HCV chronically infects around 146 million people worldwide, often leading to end-stage liver disease. A hallmark of chronic hepatitis C is the dysregulation of the host lipid metabolism. That occurs because HCV targets the liver and uses the lipid droplets — where the majority of the cellular lipid content is stored — found in the host’s fat and liver cells for their own propagation. Additionally, HCV closely resembles very low density lipoproteins due to its particular lipid content and association with specific lipoproteins, which facilitates viral entry through lipid receptors. It also enables viral evasion from the immune system, making it hard for immune cells to recognize and fight HCV.
Researchers, led by Thomas Pietschmann, focused on a list of genes previously thought to modulate lipid droplet function and morphology, and tested whether any of them had a role in initial or chronic HCV infection. They found a number of candidates involved in several stages of the HCV life cycle, such as entry, replication, assembly and release, and specifically focused on ABHD5 for a more detailed analysis.
Mutations in the ABHD5 gene are known to lead to Chanarin-Dorfman syndrome (CDS), a rare human genetic disease associated with lipid storage defects. The investigators, from Hannover, Germany, found that variations in the cellular levels of ABHD5 led to specific alterations in the number of lipid droplets in those cells. Particularly, cells with lower-than-normal ABHD5 had accumulation of lipid droplets, whereas the opposite was found in cells with higher-than-normal ABHD5. However, researchers not only found that this effect was no longer seen when cells expressed high levels of a mutated form of ABHD5 known to cause CDS, but also that HCV assembly was disrupted in these cells, demonstrating that ABHD5 is a novel HCV co-assembly factor.
Furthermore, the team showed that ABHD5 was preferentially located at the surface of the lipid droplets and the secretion machinery of the cells — where HCV assembly is also known to occur.

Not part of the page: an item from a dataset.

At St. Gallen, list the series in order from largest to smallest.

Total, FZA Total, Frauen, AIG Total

By mutating specific domains of the protein, they identified a part of ABHD5 called “tribasic lipid droplet consumption motif” that was not involved in the co-localization of the protein with the lipid droplets, but was required for its consumption.

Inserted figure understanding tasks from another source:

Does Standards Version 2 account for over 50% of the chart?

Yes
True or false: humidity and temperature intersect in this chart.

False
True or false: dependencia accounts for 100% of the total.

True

“Our findings indicate that ABHD5 supports HCV production by triggering the mobilisation of the lipid droplet lipid stores for the assembly and release of infectious lipo-viro-particles,” the researchers said in a news release. “They shed light on host determinants of HCV and VLDL morphogenesis, on the role of ABHD5 in hepatocytes, and the etiology of the liver dysfunctions observed in the Chanarin-Dorfman patients.”